- What the exercise asks
Transcription, pictures excluded: write out the data below exactly.

- Data listing
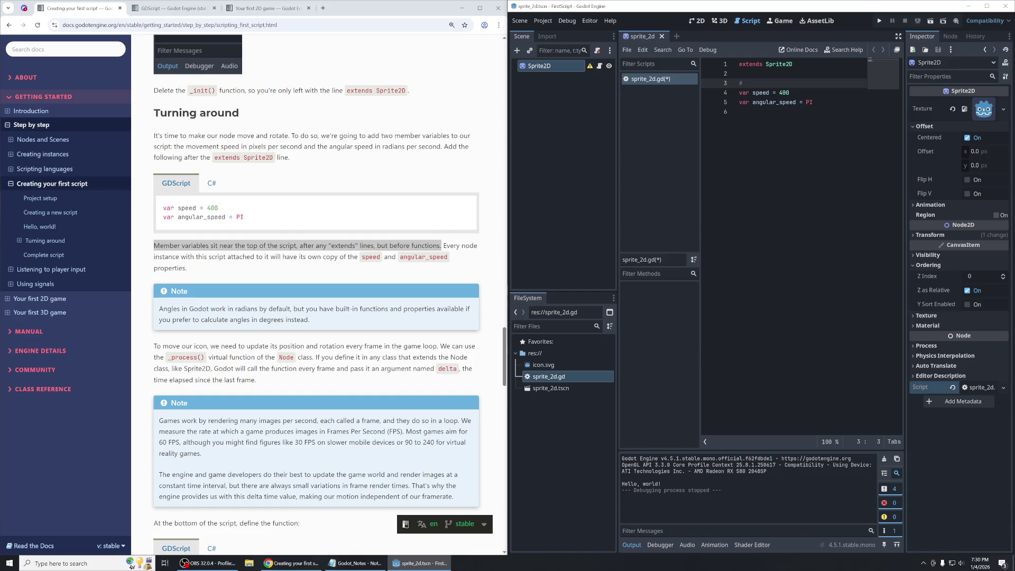
text(Member Variable)
key(Down)
key(Down)
key(Down)
key(Return)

- Answer
text(Member Variable)
key(Down)
key(Down)
key(Down)
key(Return)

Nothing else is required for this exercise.